200 Jahre Tradition: Mit roten Jacken, schwarzen Kniebundhosen und weißen Strümpfen trägt die Musikkapelle Türkenfeld auch optisch zum Silvesterritt bei.

Mit roten Jacken, schwarzen Kniebundhosen und weißen Strümpfen trägt die Musikkapelle Türkenfeld auch optisch zum Silvesterritt bei.

(Foto: Günther Reger)

Laura Nierhaus, die in Dünzelbach einen kleinen Reitstall betreibt, lässt sich von einem Pony auf einem kleinen "Marathon- Trainingswagen" ziehen. Die Wanderreiter Sebastian Siebenhütter und Lea Genitheim sind 16 Kilometer von Egling herübergeritten und freuen sich darauf, wie schon mindestens ein Dutzend Mal, dazu beitragen zu können, dass das von Türkenfelder Bauern im Jahre 1807 abgelegte Gelöbnis eingelöst werden kann.

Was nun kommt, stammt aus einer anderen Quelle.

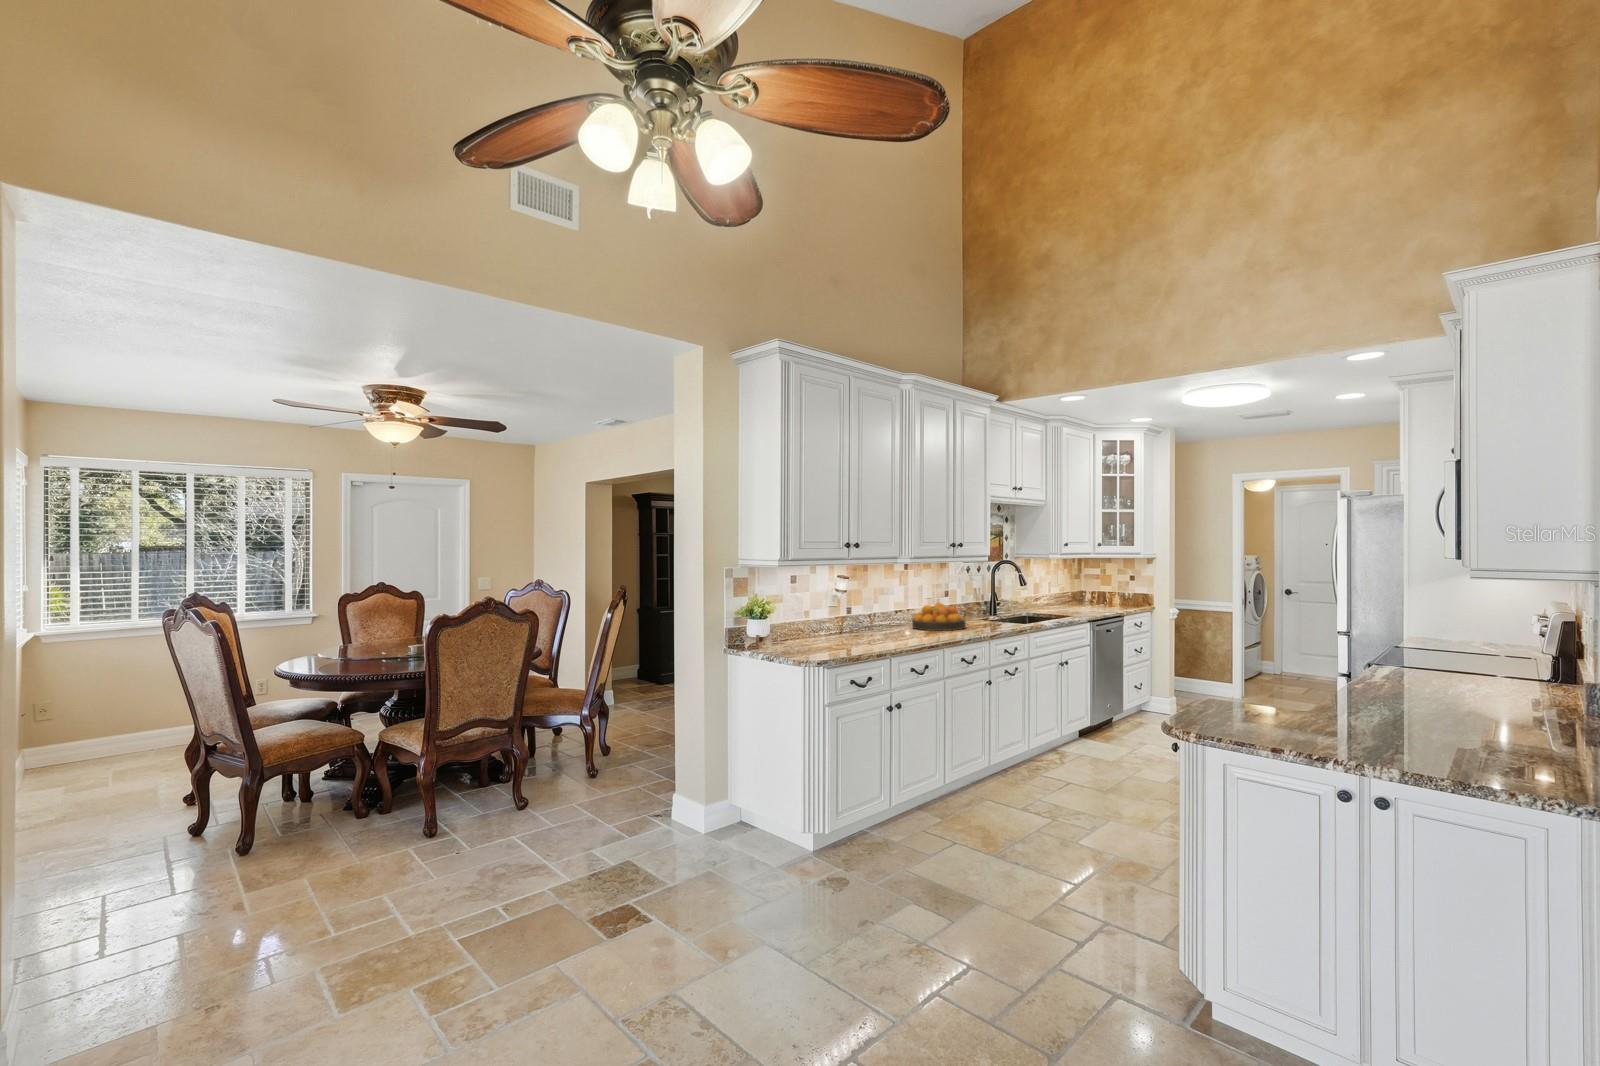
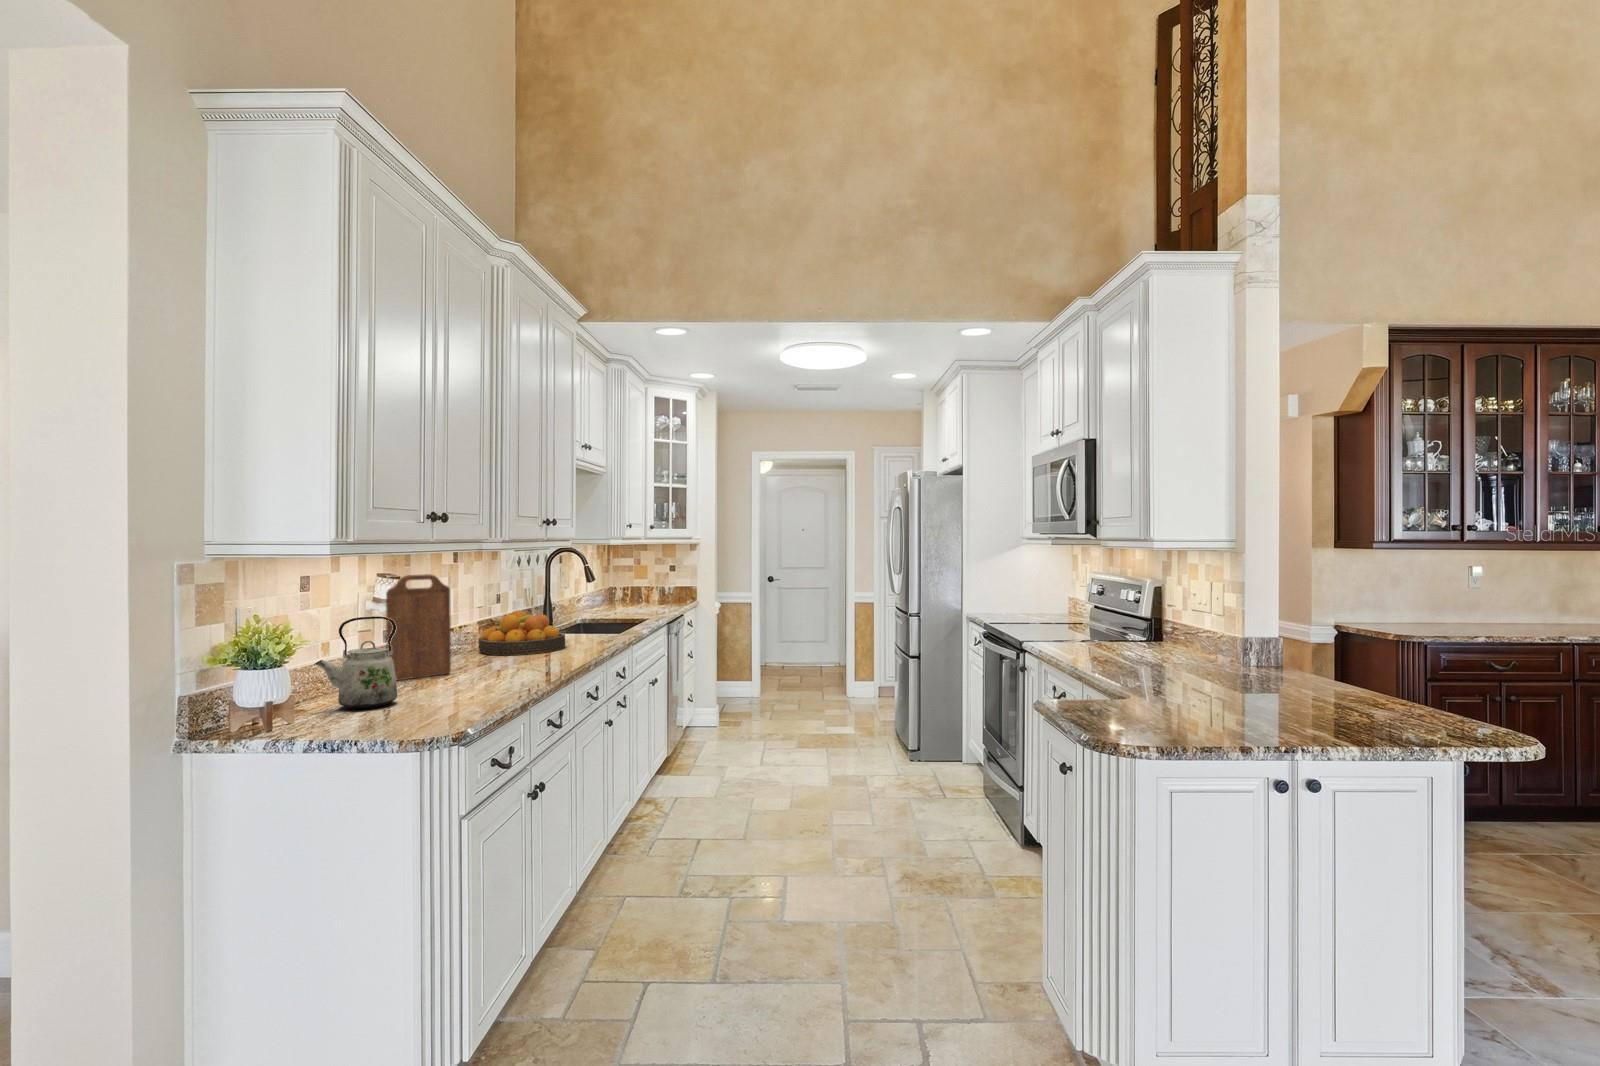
cutting board: none [839,578,873,636] -> present [386,574,451,680]
kettle: none [786,599,823,645] -> present [315,617,397,709]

Damals flehten die Bauern den Heiligen an, als eine Seuche in der Gegend wütete. Weil ihre Pferde weitgehend verschont blieben, versprachen sie, ihm alljährlich an seinem Todestag mit einer Pferdeprozession zu danken. Nach der Segnung dankt Bürgermeister Staffler allen Mitwirkenden und wünscht ihnen und allen Zuschauern ein Jahr 2023, in dem sich die Menschen verstärkt der traditionellen Werte besinnen, in Anbetracht von Krisen zusammenstehen und mit Zuversicht ein friedvolles Leben führen können. Zum Abschluss spielte die Blaskapelle "Gott mit dir, du Land der Bayern".